§ **Exercise instructions**
Reproduce the full listing below word for word, omitting the pictures.
═══ Given records ═══
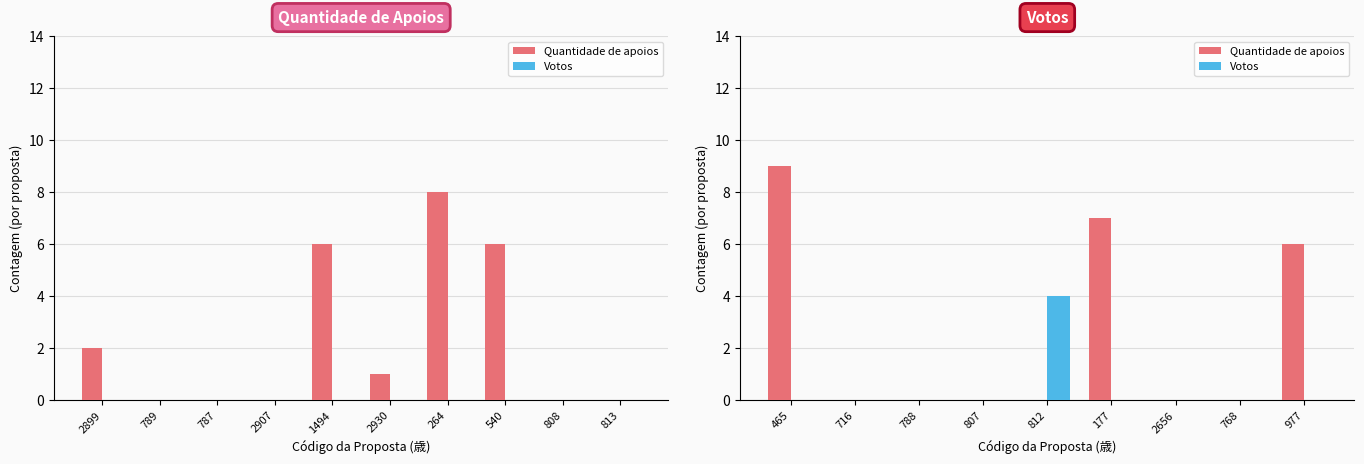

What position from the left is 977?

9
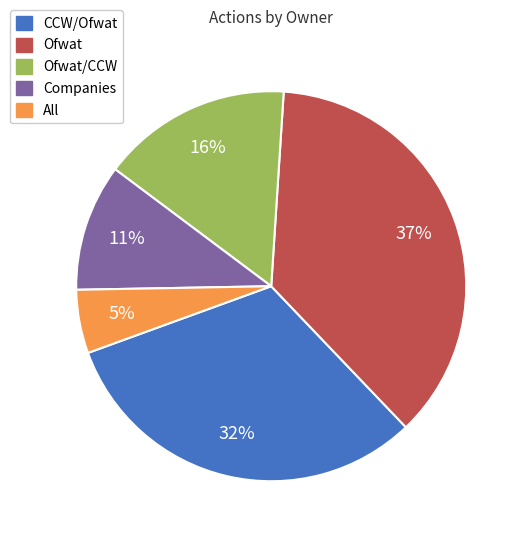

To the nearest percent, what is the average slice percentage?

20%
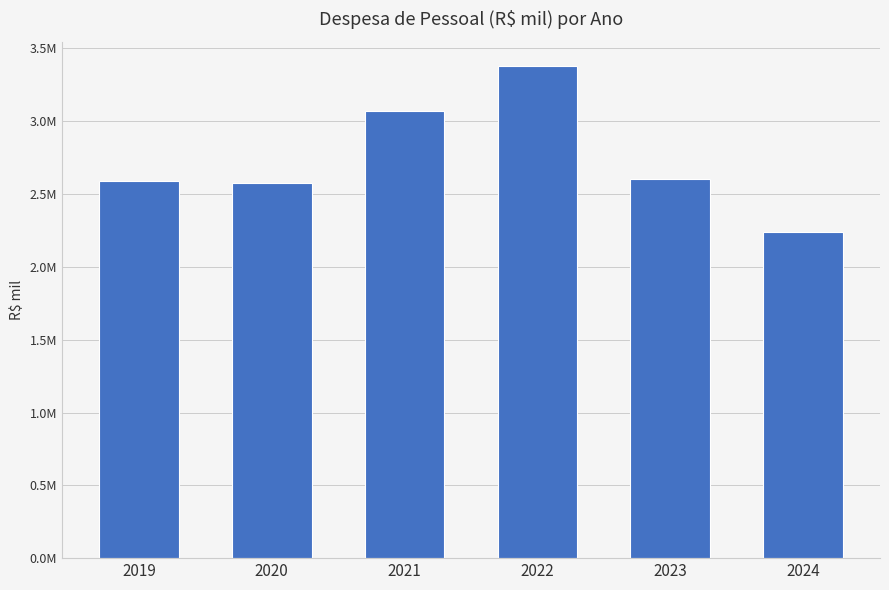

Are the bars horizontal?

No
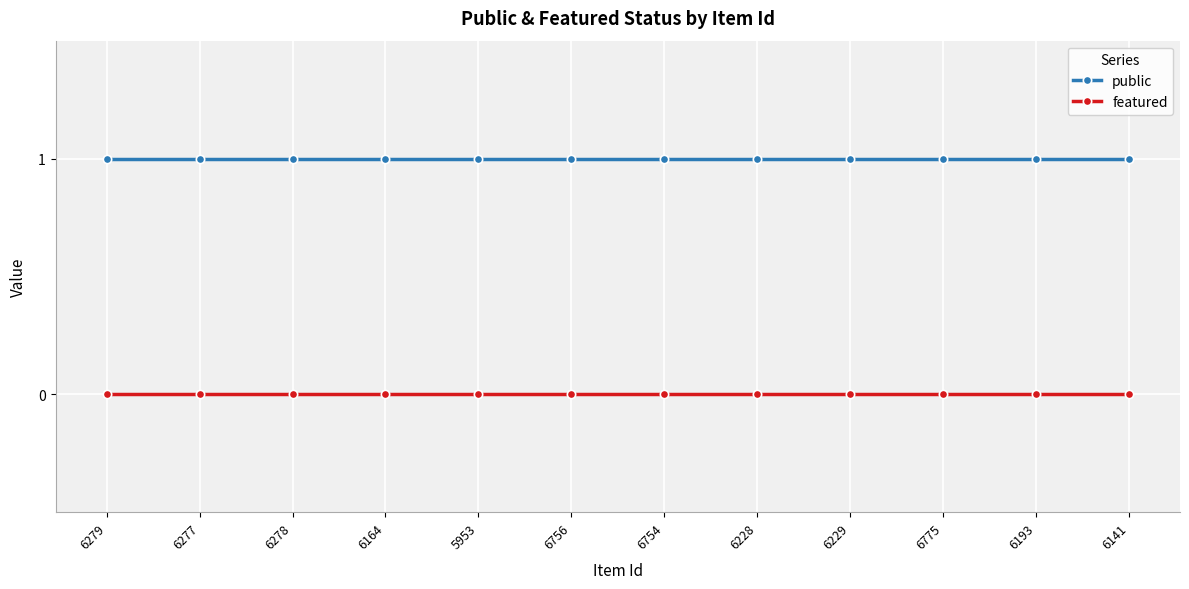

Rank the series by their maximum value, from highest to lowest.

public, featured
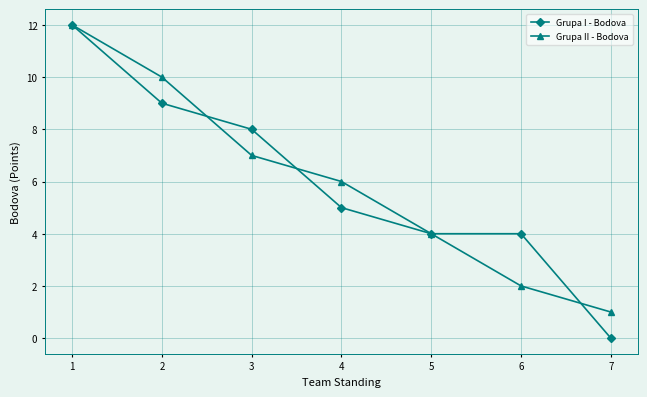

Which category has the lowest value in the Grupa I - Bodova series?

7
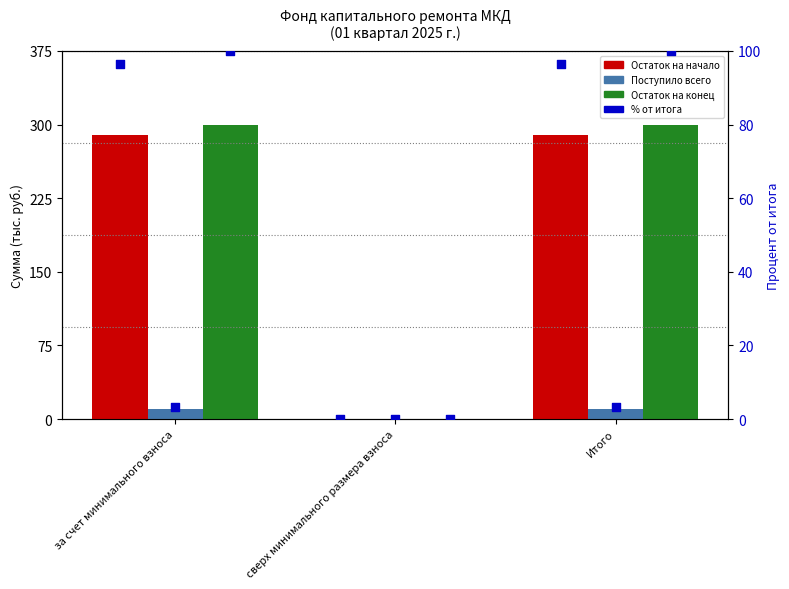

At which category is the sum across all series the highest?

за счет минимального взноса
═══
§ **Your solution**
What position from the left is 977?

9

To the nearest percent, what is the average slice percentage?

20%

Are the bars horizontal?

No

Rank the series by their maximum value, from highest to lowest.

public, featured

Which category has the lowest value in the Grupa I - Bodova series?

7

At which category is the sum across all series the highest?

за счет минимального взноса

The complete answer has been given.